Since each ASF project is governed independently, somebody needs to take responsibility for releasing the ecosystem as a whole. That is, they take responsibility for ensuring that all of these components will work well together. Historically, that has been the role of distribution providers like Cloudera and Hortonworks.
Looking back at the vertical axis of the diagram, you see three different versions of Hortonworks’ distribution of Hadoop: HDP 2.0, 2.1, and 2.2. Inside the chart itself, you see which version of a component is included in which version of the distribution. For example, HDP 2.0 includes version 2.2.0 of Hadoop and version 0.12.0 of Hive, while HDP 2.2 includes version 2.6.0 of Hadoop and version 0.14.0 of Hive.
Note that the component version numbers from one release of HDP to another don’t change uniformly. For example, from HDP 2.0 to 2.1, Apache Hadoop increased by two minor version numbers (from 2.2.0 to 2.4.0), while Apache Sqoop didn’t change at all. Note also that new components are introduced regularly. For example, Tez was introduce in HDP 2.1, and Spark in HDP 2.2.
In short, Hortonworks is making critical decisions about which basket of projects, at which level of maturity, to include into each release of the HDP platform. The other distribution providers, like Cloudera, Pivotal, and IBM, are facing the same decision points but are making different decisions. Whereas Hortonworks used Hadoop versions 2.4.0 and 2.6.0 in its most recent releases, Cloudera used 2.3.0 and 2.5.0.
So what is the problem?
Let’s say you’re the internal applications team of an enterprise or an independent software vendor, and you’re writing an application that runs on top of just two of these components: core Hadoop and Hive. You need to test that your solution works reliably, and then get it certified from the Hadoop distributions that your customers are using.
To certify on Hortonworks you need to test on at least Hadoop 2.2.0 and Hive 0.12.0, and Hadoop 2.4.0 and Hive 0.13.0. For Cloudera’s CDH 5.1, turns out the combinations would be Hadoop 2.3.0 and Hive 0.12.0, while for CDH 5.2 it would be Hadoop 2.5.0 and Hive 0.13.1. For Pivotal and IBM you’d be looking at slightly different combinations again.
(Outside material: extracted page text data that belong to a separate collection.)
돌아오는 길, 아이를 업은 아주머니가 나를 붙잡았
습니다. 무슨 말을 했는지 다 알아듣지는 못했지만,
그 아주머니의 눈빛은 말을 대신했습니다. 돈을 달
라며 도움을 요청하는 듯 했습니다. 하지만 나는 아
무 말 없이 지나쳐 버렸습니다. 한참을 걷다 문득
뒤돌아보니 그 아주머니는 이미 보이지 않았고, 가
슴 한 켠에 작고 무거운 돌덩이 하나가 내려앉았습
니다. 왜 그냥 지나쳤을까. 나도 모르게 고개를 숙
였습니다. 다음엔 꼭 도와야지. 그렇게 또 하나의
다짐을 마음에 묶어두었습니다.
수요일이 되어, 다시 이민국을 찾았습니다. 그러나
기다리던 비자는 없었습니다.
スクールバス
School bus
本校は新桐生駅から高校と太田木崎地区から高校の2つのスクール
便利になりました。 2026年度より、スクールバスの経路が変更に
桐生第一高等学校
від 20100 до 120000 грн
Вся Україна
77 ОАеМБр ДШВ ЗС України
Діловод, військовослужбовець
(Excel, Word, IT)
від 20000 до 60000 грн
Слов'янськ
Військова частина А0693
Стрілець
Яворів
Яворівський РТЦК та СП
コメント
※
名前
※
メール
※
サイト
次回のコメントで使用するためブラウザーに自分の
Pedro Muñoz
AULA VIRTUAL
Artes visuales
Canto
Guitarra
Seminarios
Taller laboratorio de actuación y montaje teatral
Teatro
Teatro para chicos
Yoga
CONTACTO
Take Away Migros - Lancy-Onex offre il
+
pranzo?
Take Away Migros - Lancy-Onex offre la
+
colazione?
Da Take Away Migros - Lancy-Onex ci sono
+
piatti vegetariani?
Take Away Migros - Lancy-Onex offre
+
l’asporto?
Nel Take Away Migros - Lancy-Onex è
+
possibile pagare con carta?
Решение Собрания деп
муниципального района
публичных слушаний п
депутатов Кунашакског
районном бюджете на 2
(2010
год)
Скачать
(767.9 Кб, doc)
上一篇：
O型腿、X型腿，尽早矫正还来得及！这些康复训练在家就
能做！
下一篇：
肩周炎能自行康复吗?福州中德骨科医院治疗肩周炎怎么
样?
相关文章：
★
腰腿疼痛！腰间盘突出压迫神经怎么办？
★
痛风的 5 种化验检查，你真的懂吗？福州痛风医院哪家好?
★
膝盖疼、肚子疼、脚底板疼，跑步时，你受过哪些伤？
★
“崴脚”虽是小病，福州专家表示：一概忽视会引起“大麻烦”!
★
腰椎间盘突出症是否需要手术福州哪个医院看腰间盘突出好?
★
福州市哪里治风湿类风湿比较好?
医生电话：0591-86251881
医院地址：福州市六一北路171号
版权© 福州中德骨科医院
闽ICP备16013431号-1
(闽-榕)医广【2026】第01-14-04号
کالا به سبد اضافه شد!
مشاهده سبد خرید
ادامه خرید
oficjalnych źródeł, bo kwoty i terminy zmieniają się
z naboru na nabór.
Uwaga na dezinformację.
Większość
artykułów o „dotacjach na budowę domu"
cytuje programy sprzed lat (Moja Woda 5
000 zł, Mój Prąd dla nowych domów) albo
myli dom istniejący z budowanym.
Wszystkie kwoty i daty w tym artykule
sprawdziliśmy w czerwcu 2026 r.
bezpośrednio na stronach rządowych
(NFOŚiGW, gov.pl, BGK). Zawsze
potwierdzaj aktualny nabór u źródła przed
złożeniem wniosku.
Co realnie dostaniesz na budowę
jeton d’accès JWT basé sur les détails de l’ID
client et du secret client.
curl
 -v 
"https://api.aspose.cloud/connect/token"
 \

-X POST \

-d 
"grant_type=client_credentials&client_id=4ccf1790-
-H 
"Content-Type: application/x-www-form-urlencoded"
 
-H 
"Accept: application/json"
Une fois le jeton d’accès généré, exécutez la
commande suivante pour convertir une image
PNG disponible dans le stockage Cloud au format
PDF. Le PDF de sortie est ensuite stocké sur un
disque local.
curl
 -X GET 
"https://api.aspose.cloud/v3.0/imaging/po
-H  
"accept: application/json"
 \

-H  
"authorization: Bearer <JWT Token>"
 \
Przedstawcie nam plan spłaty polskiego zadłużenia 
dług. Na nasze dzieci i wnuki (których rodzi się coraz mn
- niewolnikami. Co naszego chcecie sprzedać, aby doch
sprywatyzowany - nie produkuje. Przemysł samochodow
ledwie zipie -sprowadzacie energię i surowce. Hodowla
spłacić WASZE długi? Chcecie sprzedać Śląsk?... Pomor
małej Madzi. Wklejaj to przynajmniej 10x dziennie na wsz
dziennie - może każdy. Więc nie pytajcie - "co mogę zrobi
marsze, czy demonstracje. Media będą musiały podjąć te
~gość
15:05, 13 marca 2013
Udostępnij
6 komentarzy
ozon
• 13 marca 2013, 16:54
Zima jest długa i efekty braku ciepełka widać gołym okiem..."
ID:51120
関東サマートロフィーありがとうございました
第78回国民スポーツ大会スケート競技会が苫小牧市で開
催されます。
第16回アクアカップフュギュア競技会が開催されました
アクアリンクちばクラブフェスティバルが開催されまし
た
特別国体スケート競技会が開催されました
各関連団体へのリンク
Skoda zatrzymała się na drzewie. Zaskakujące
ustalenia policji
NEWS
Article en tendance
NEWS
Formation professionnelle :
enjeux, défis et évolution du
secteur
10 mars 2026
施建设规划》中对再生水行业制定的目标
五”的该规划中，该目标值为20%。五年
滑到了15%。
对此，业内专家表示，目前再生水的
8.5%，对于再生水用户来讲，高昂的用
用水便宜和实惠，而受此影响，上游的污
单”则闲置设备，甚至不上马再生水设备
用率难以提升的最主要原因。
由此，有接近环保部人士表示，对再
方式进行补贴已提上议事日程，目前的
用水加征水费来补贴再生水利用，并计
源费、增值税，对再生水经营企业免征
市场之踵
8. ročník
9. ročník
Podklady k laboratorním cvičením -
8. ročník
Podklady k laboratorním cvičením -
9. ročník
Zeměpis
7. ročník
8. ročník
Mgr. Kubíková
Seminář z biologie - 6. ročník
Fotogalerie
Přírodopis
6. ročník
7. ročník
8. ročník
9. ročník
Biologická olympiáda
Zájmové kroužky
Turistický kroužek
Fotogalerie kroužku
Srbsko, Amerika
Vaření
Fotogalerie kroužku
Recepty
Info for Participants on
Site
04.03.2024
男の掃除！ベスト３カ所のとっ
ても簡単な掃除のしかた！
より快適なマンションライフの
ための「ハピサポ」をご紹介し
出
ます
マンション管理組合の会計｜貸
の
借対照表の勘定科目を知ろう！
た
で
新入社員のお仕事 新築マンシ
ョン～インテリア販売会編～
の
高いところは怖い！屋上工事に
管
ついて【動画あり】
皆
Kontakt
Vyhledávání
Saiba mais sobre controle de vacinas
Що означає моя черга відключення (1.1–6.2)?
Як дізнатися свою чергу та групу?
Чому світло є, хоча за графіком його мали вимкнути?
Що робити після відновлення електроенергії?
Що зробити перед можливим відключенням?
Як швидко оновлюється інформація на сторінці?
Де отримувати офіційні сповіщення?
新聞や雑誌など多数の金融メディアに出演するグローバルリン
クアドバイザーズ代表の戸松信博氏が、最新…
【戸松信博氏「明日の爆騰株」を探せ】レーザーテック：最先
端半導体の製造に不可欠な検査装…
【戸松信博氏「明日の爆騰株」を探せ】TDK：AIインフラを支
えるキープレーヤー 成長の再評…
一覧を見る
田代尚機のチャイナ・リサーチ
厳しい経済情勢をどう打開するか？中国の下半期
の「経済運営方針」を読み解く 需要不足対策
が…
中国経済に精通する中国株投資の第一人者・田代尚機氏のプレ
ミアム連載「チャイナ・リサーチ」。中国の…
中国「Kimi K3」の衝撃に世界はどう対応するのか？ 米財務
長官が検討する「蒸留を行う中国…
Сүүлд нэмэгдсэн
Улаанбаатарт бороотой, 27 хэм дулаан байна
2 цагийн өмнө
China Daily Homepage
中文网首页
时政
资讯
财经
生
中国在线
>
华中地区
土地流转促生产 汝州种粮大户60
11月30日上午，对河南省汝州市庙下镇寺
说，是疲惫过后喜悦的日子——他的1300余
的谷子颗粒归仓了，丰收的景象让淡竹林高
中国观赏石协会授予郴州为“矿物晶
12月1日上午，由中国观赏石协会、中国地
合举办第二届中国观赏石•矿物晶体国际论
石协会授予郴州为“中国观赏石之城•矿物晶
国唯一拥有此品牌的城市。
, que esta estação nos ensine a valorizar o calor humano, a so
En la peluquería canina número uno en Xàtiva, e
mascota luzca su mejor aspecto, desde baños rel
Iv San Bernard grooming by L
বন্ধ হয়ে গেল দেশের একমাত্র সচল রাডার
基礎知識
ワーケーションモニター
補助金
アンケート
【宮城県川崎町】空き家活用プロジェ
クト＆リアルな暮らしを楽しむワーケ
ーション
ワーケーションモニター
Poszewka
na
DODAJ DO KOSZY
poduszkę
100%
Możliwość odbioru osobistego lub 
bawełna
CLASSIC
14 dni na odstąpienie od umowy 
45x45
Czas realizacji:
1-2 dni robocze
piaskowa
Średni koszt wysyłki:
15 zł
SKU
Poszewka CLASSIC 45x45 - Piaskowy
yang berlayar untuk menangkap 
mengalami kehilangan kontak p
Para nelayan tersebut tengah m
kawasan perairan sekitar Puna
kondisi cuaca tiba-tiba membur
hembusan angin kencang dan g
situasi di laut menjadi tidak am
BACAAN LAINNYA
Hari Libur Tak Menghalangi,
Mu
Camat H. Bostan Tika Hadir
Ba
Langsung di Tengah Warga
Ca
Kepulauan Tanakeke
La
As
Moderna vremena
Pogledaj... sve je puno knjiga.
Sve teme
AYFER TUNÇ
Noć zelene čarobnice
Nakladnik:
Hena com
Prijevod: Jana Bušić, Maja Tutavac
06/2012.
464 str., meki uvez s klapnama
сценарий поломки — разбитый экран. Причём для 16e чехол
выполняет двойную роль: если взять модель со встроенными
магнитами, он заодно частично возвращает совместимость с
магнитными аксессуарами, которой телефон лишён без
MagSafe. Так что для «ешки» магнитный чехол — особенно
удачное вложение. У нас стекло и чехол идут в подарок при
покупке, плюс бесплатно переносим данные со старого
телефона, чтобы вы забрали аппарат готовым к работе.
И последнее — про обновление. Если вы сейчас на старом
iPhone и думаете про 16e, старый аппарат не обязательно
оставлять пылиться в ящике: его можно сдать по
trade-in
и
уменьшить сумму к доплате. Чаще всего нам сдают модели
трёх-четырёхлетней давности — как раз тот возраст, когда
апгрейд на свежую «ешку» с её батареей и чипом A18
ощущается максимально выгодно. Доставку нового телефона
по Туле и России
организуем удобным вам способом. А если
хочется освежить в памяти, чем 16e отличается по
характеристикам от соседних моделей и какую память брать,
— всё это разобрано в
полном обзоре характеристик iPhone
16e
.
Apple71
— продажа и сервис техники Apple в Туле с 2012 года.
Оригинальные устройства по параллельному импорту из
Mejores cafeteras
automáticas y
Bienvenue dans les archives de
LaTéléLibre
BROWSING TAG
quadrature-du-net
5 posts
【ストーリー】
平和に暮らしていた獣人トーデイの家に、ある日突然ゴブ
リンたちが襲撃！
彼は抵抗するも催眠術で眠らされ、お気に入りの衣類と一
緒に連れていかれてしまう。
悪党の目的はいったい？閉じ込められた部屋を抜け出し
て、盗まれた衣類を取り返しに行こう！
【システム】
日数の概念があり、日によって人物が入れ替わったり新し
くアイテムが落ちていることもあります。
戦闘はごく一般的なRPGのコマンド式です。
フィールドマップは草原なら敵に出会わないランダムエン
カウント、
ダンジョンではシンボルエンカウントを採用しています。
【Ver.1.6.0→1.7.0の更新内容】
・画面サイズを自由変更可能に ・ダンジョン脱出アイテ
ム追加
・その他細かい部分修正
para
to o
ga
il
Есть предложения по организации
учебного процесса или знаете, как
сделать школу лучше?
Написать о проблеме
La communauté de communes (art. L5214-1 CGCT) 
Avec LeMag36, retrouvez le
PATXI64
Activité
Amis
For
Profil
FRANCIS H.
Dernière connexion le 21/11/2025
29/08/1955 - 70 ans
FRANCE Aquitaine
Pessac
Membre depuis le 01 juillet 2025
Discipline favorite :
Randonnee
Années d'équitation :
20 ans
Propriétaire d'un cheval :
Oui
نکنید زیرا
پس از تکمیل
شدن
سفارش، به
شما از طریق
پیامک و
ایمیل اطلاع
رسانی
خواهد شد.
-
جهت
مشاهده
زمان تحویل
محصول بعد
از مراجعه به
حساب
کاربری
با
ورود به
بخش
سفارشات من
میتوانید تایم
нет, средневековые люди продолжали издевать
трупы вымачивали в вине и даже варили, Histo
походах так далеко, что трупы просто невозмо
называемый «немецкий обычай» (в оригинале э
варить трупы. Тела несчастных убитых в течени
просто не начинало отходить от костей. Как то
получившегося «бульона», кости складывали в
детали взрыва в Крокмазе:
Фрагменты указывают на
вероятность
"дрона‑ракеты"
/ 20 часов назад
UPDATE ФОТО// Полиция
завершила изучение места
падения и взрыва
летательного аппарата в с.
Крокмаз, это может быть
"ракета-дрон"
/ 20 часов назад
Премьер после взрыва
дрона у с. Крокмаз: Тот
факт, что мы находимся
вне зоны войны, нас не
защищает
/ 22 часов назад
This proliferation of baskets creates significant drag when it comes to building reliable applications running on top of Hadoop. All of these shifting complexities, across many, many customers, makes it harder for customers to assess which basket of Hadoop that they need and harder for application developers to create solutions that work broadly.
Let’s work together for stability and innovation.
This proliferation of baskets doesn’t serve customers well, since it slows down solution selection and innovation. The Open Data Platform seeks to address this problem. The ODP is a group of leading organizations that have come together to define a coordinated release of multiple components in a single, well-defined, and agreed-upon core platform. It will provide a reliable, tested base of core functionality upon which applications can thrive and spread. And since it will be providing core functionality only, it will leave plenty of room open for an expanding universe of feature creativity and variety.
Application developers like SAS are excited about the ODP because it will provide the reliability, interoperability, and stability that they need to go further, faster. Hadoop technology providers like Pivotal are enthusiastic because it will allow them to invest more deeply in their differentiated components (for example, Pivotal’s HAWQ query processor). The result will lead to even greater adoption of Hadoop, particularly in the enterprise, and make it possible for even more application depth and breadth.